Whiskey Tango Foxtrot

Just as Robin Williams added a layer of dramatic intensity to his comic persona in Good Morning, Vietnam (1987), Tina Fey broadens her horizons with Whiskey Tango Foxtrot. Fey produced alongside her SNL compatriot Lorne Michaels and for the story, Robert Carlock, one of Fey’s writers on 30 Rock and Unbreakable Kimmy Schmidt, adapted The Taliban Shuffle, journalist Kim Baker’s 2011 memoir about her time covering stories in Afghanistan and Pakistan. The filmic result depends far too much on comedy and Baker’s biographical throughline, and almost completely washes over the political impetus behind the U.S. being in Afghanistan for Baker’s time there, from 2003 to 2006. Although the film itself is undecided about whether it wants to be a comedy, a romance, or a wartime satire, Fey remains charming as ever and washes over the material’s inconsistent approach.
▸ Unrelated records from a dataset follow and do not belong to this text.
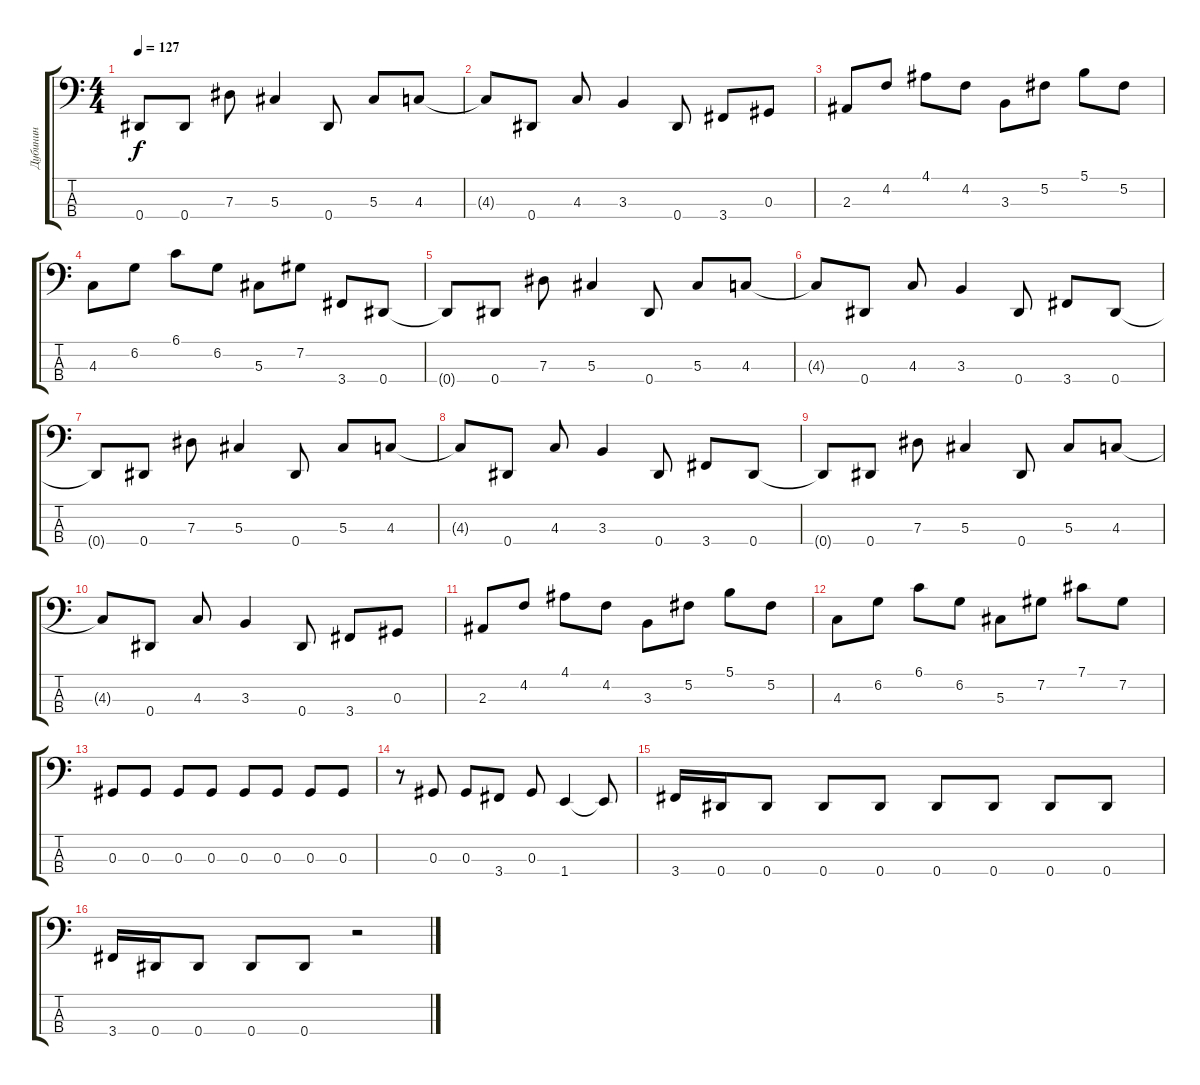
\track ("Дубинин" "Дубинин") {instrument electricbassfinger}
\staff {score tabs}
\tuning (Gb2 Db2 Ab1 Eb1) {hide}
\ts (4 4)
\tempo 127
\clef f4
\ks c
0.4{t}.8{dy f} 0.4.8 7.3.8 5.3.4 0.4.8 5.3.8 4.3.8 |
4.3{t}.8 0.4.8 4.3.8 3.3.4 0.4.8 3.4.8 0.3.8 |
2.3.8 4.2.8 4.1.8 4.2.8 3.3.8 5.2.8 5.1.8 5.2.8 |
4.3.8 6.2.8 6.1.8 6.2.8 5.3.8 7.2.8 3.4.8 0.4.8 |
0.4{t}.8 0.4.8 7.3.8 5.3.4 0.4.8 5.3.8 4.3.8 |
4.3{t}.8 0.4.8 4.3.8 3.3.4 0.4.8 3.4.8 0.4.8 |
0.4{t}.8 0.4.8 7.3.8 5.3.4 0.4.8 5.3.8 4.3.8 |
4.3{t}.8 0.4.8 4.3.8 3.3.4 0.4.8 3.4.8 0.4.8 |
0.4{t}.8 0.4.8 7.3.8 5.3.4 0.4.8 5.3.8 4.3.8 |
4.3{t}.8 0.4.8 4.3.8 3.3.4 0.4.8 3.4.8 0.3.8 |
2.3.8 4.2.8 4.1.8 4.2.8 3.3.8 5.2.8 5.1.8 5.2.8 |
4.3.8 6.2.8 6.1.8 6.2.8 5.3.8 7.2.8 7.1.8 7.2.8 |
0.3.8 0.3.8 0.3.8 0.3.8 0.3.8 0.3.8 0.3.8 0.3.8 |
r.8 0.3.8 0.3.8 3.4.8 0.3.8 1.4.4 1.4{t}.8 |
3.4.16 0.4.16 0.4.8 0.4.8 0.4.8 0.4.8 0.4.8 0.4.8 0.4.8 |
3.4.16 0.4.16 0.4.8 0.4.8 0.4.8 r.2
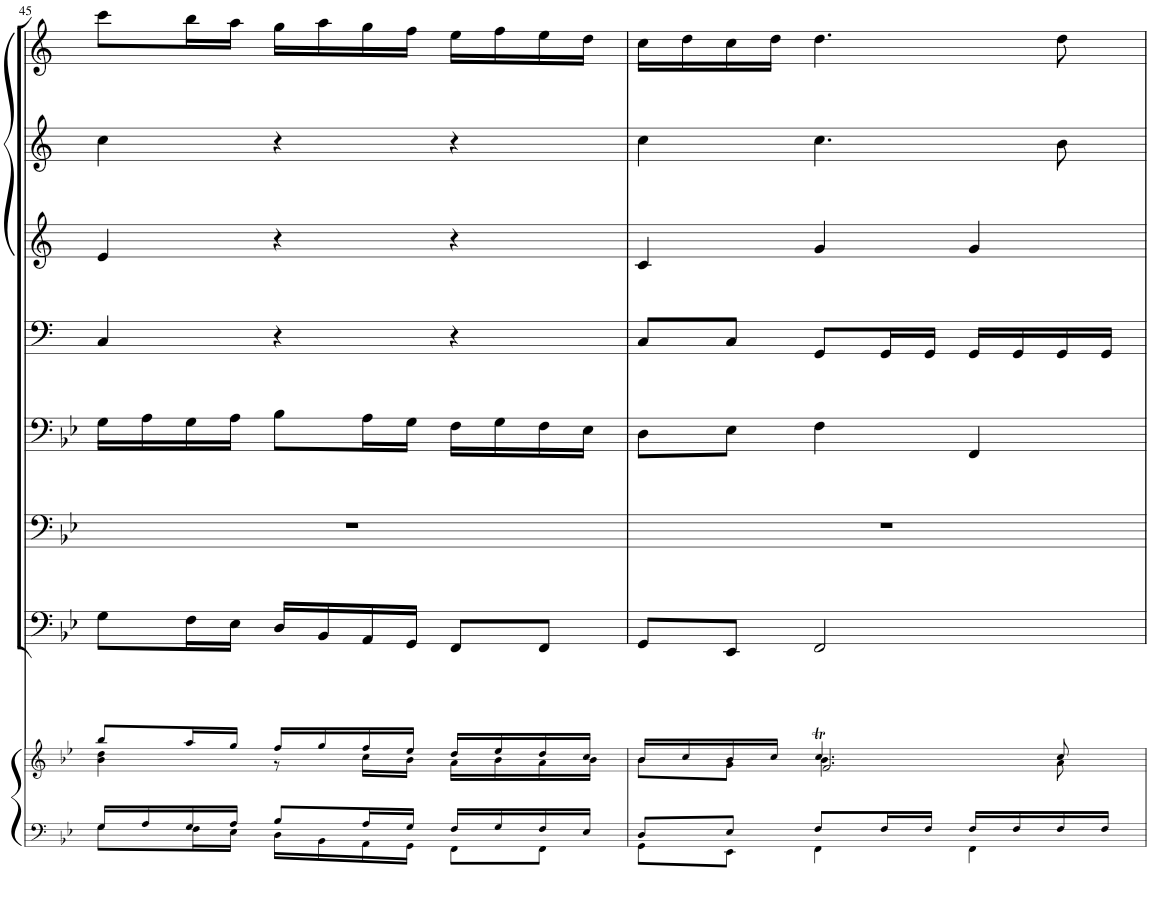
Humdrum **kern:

**kern	**kern	**kern	**kern	**kern	**kern	**kern	**kern	**kern
*part8	*part8	*part7	*part6	*part5	*part4	*part3	*part2	*part1
*staff9	*staff8	*staff7	*staff6	*staff5	*staff4	*staff3	*staff2	*staff1
*I"Piano reduction	*	*I"Continuo	*I"Basso	*I"Fagotto	*I"Timpani	*I"Corno da caccia III	*I"Corno da caccia II	*I"Corno da caccia I
*I'Pno	*	*	*	*	*I'Timp	*	*	*
!!LO:PB:g=z
*clefF4	*clefG2	*clefF4	*clefF4	*clefF4	*clefF4	*clefG2	*clefG2	*clefG2
*	*	*	*	*	*Trd1c2	*Trd8c14	*Trd8c14	*Trd8c14
*k[b-e-]	*k[b-e-]	*k[b-e-]	*k[b-e-]	*k[b-e-]	*k[]	*k[]	*k[]	*k[]
*M3/4	*M3/4	*M3/4	*M3/4	*M3/4	*M3/4	*M3/4	*M3/4	*M3/4
=45	=45	=45	=45	=45	=45	=45	=45	=45
*^	*^	*	*	*	*	*	*	*
16G/LL	8G\L	8bb-/L	4b-\ 4dd\	8G\L	2.r	16G\LL	4C/	4e/	4cc\	8ccc\L
16A/	.	.	.	.	.	16A\	.	.	.	.
16G/	16F\L	16aa/L	.	16F\L	.	16G\	.	.	.	16bb\L
16A/JJ	16E-\JJ	16gg/JJ	.	16E-\JJ	.	16A\JJ	.	.	.	16aa\JJ
8B-/L	16D\LL	16ff/LL	8r	16D/LL	.	8B-\L	4r	4r	4r	16gg\LL
.	16BB-\	16gg/	.	16BB-/	.	.	.	.	.	16aa\
16A/L	16AA\	16ff/	16cc\LL	16AA/	.	16A\L	.	.	.	16gg\
16G/JJ	16GG\JJ	16ee-/JJ	16b-\JJ	16GG/JJ	.	16G\JJ	.	.	.	16ff\JJ
16F/LL	8FF\L	16dd/LL	16a\LL	8FF/L	.	16F\LL	4r	4r	4r	16ee\LL
16G/	.	16ee-/	16b-\	.	.	16G\	.	.	.	16ff\
16F/	8FF\J	16dd/	16a\	8FF/J	.	16F\	.	.	.	16ee\
16E-/JJ	.	16cc/JJ	16b-\JJ	.	.	16E-\JJ	.	.	.	16dd\JJ
=46	=46	=46	=46	=46	=46	=46	=46	=46	=46	=46
*	*	*	*^	*	*	*	*	*	*	*
8D/L	8GG\L	16b-/LL	8b-\L	4ryy	8GG/L	2.r	8D\L	8C/L	4c/	4cc\	16cc\LL
.	.	16cc/	.	.	.	.	.	.	.	.	16dd\
8E-/J	8EE-\J	16b-/	8g\J	.	8EE-/J	.	8E-\J	8C/J	.	.	16cc\
.	.	16cc/JJ	.	.	.	.	.	.	.	.	16dd\JJ
8F/L	4FF\	4.ccT/	4.b-\	2f/	2FF/	.	4F\	8GG/L	4g/	4.cc\	4.dd\
16F/L	.	.	.	.	.	.	.	16GG/L	.	.	.
16F/JJ	.	.	.	.	.	.	.	16GG/JJ	.	.	.
16F/LL	4FF\	.	.	.	.	.	4FF/	16GG/LL	4g/	.	.
16F/	.	.	.	.	.	.	.	16GG/	.	.	.
16F/	.	8cc/	8a\	.	.	.	.	16GG/	.	8b\	8dd\
16F/JJ	.	.	.	.	.	.	.	16GG/JJ	.	.	.
*v	*v	*	*	*	*	*	*	*	*	*	*
*	*v	*v	*v	*	*	*	*	*	*	*
=	=	=	=	=	=	=	=	=
*-	*-	*-	*-	*-	*-	*-	*-	*-
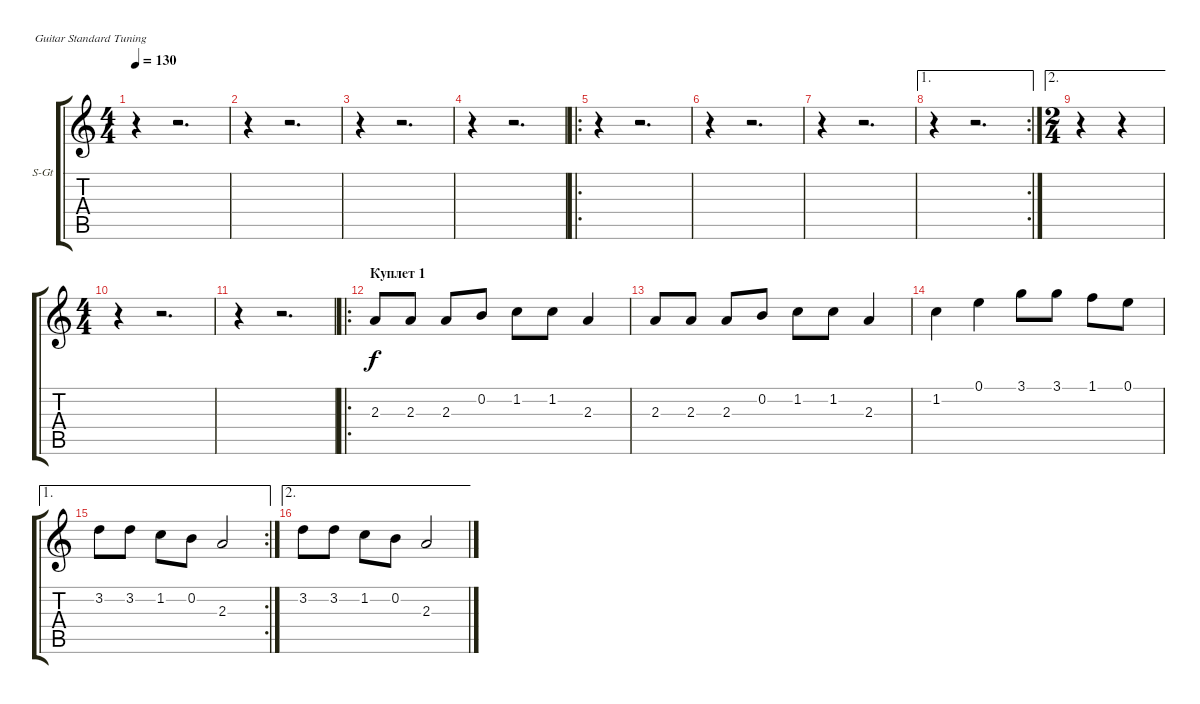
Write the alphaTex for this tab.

\bracketExtendMode groupsimilarinstruments
\firstSystemTrackNameOrientation horizontal
\otherSystemsTrackNameOrientation horizontal
\track ("Voice" "S-Gt") {instrument flute}
\staff {score tabs}
\tuning (E4 B3 G3 D3 A2 E2)
\displaytranspose 12
\ts (4 4)
\tempo 130
\clef g2
\ks c
r.4{dy f instrument flute} r.2{d} |
r.4 r.2{d} |
r.4 r.2{d} |
r.4 r.2{d} |
\ro
r.4 r.2{d} |
r.4 r.2{d} |
r.4 r.2{d} |
\ae 1
\rc 2
r.4 r.2{d} |
\ae 2
\ts (2 4)
r.4 r.4 |
\ts (4 4)
r.4 r.2{d} |
r.4 r.2{d} |
\ro
\section ("" "Куплет 1")
2.3.8 2.3.8 2.3.8 0.2.8 1.2.8 1.2.8 2.3.4 |
2.3.8 2.3.8 2.3.8 0.2.8 1.2.8 1.2.8 2.3.4 |
1.2.4 0.1.4 3.1.8 3.1.8 1.1.8 0.1.8 |
\ae 1
\rc 2
3.2.8 3.2.8 1.2.8 0.2.8 2.3.2 |
\ae 2
3.2.8 3.2.8 1.2.8 0.2.8 2.3.2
Fey plays Baker, a reporter with no serious real-life attachments and in need of something new. With a brief goodbye to her boyfriend (Josh Charles) and the promise of returning in three months, Baker catches a plane to Kabul. She’s assigned a security detail and a “fixer”, the latter of whom, Farouk (Christopher Abbott), also translates, with a filter anyway. Subtitles tell us that a screaming Afghan woman addresses Baker by saying “Cover yourself, you shameless whore!” But as Farouk explains it, “She said, ‘Welcome to Kabul.'” Once inside her press frat house, she befriends the only other female reporter, the risk-taking Tanya (Margot Robbie), as well as Iain (Martin Freeman), an overconfident Scotsman. Meanwhile, she’s told by the resident military presence, the marine General Hollanek (Billy Bob Thornton), that she’s not to sleep with any of his men. After all, as Tanya explains, “You’re a 6 in New York, but in Kabul you’re a 9-and-a-half. ”

Underestimations of Fey’s looks aside, the film meanders along, showing us how the journalists grow dependent on the danger and excitement Kabul brings. It’s like an addition, and they always want more. At the same time, Baker censures her network for not showing more of what’s going on in Afghanistan; however, the filmmakers deserve the same censure. Regardless of several shootouts and amusing interactions with local political figures (the attorney general is played by Alfred Molina), Whiskey Tango Foxtrot never delves into the politics or real issues shaping the Afghan political landscape. Ultimately, not being able to bring her American viewership the stories that matter leads Baker to clash with her network and, by the end, leave to start her own news program. One cannot help but wonder what the real Baker thinks of a film that showcases her own story over the setting that helped sculpt her current revitalized outlook on journalism and world politics.

As a comic satire about a female correspondent in Afghanistan whose life is changed by the experience, Whiskey Tango Foxtrot serves its audience by delivering several hilarious and even somewhat heartening moments. Directors Glenn Ficarra and John Requa (Crazy, Stupid, Love) manage to find rom-com situations in the strangest of places, while they restrain from digging into the violence and danger of the area in any specific detail. Several scenes show us the potential risk to Baker, being a woman in a place that’s historically unfavorable to women’s rights, whereas Tanya narrowly survives a drone strike from mere yards away. Perhaps the filmmakers hoped to channel something like Robert Altman’s MASH (1970), in which there’s barely a mention of the Korean War, just the absurd antics had by the American doctors on staff.

As you might’ve guessed, the title Whiskey Tango Foxtrot is a reverse acronym for “WTF”—doubtless, you already know what that means. It would be easier to write a more positive review if the film contained no sense of seriousness whatsoever, but that’s not the case. Intermittent moments showing the peril and atrocity creep into the comic milieu, feeling underdeveloped and somewhat obligatory. Luckily, Fey’s onscreen presence shows Baker as a sympathetic and endearingly flawed individual. She’s intelligent, funny, and effectively leads this film about a woman’s self-discovery. Less important are questions of journalistic ethics or political acknowledgment, notions that remain underdeveloped in this otherwise entertaining story about a female reporter fighting for integrity in one of the world’s most women-unfriendly countries. Although that’s an unfortunate reality of the film, it doesn’t entirely spoil our enjoyment.